If the walls had eyes, how would they see?
Wilmer Wilson IV explores the ever-changing relationship between the city and its inhabitants through an intermedia lexicon consisting of performance, photography, and sculpture. Devices associated with public posting and information-sharing feature prominently in his process. His sculptures organized staples as both armor and shroud, obscuring and protecting imagery of unknown figures with near-impenetrable swaths of staples. Now, reducing his compositions to their basic elemental components, Wilson IV acknowledges the interplay of wood and metal as fundamental built-environment materials. This exhibition showcases his mastery of this unique form by elaborating upon the interplay of these materials, removing the photographic image altogether. A love letter to the process, Wilson IV extrapolates while simultaneously simplifying his approach, expanding the lexicon of staple-as-mark. In this new body of work the staple appears as a fully expressive line. Continuing to investigate the relationships between figure and environment, city and dweller, viewer and viewed, Wilson IV speculates impossible infrastructures and anonymous personas as surrogates for his inspection of sociality.
Dense swarms of staples mirror bustling crowds, parting around and merging into structures, junctures, and one another. The staples undulate and settle into the compositions, inciting visually dynamic movement. In some areas, the staples coalesce to reveal a figure, and in others, they skirt negative spaces, hinting at unidentifiable systems of groundwork or construction. Somewhere between drawings and relief sculptures, the exhibition comprises figurative and abstract works that implement staples as both the gesture of portraiture and as the foundations of “quasi-blueprints” denoting architectural structures. The austere nature of the materials heightens this edificial context, as minimally-treated plywood forms the foundations into which the metal fasteners penetrate. The city is undeniably present in the work; inhabitant as both mark and maker of mark, congregations of staples as evidence of dense populations, and topographical inspiration.
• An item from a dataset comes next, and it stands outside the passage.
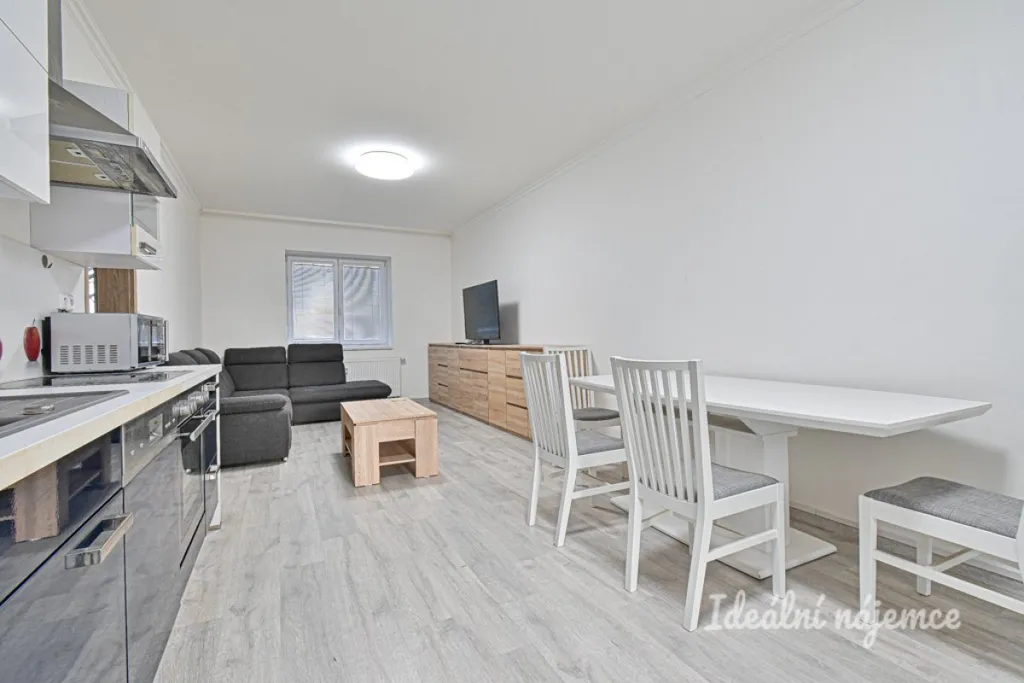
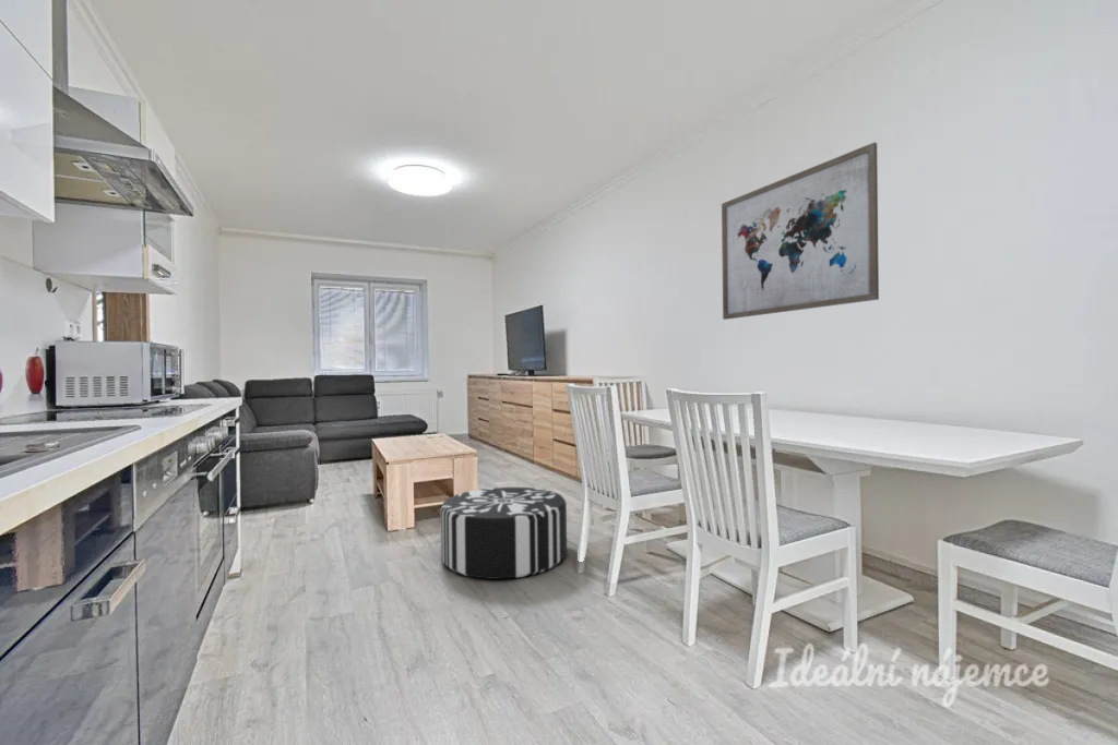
+ pouf [440,486,568,580]
+ wall art [721,142,880,321]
In consideration of the constructed experience, Wilson IV asserts his method of representation while breaking new ground in his exploration of individual and collective legacy.
WILMER WILSON IV (b. 1989) investigates the marginalization and care of Black bodies in contemporary life. Born in Richmond, VA and based in Philadelphia, Wilson is concerned with “the way that blackness is shaped in and by city space” and interested in “producing possibilities for representation that exist apart from global advertising strategies.” Wilson holds a BFA from Howard University (2012) and an MFA from the University of Pennsylvania (2015). The artist has been part of exhibitions and performances at the African American Museum in Philadelphia, Pennsylvania Academy of the Fine Arts (2023); the Murray Art Museum, Albury Australia (2023); the Rosenwald-Wolf Gallery, University of the Arts, Philadelphia (2022); Hammer Museum, Los Angeles (2021); Philadelphia Museum of Art (2021); New Orleans Museum of Art (2019); New Museum Triennial, NYC (2018); Barnes Foundation, Philadelphia (2017); Flanders Fields Museum, Belgium (2017); Museum of Fine Arts, Boston (2015); and the National Portrait Gallery, Washington, D.C. (2015). His work can be found in the permanent collections of the Baltimore Museum of Art; Crystal Bridges Museum of American Art, Bentonville; The Phillips Collection; the Museum of Fine Arts, Boston, among others.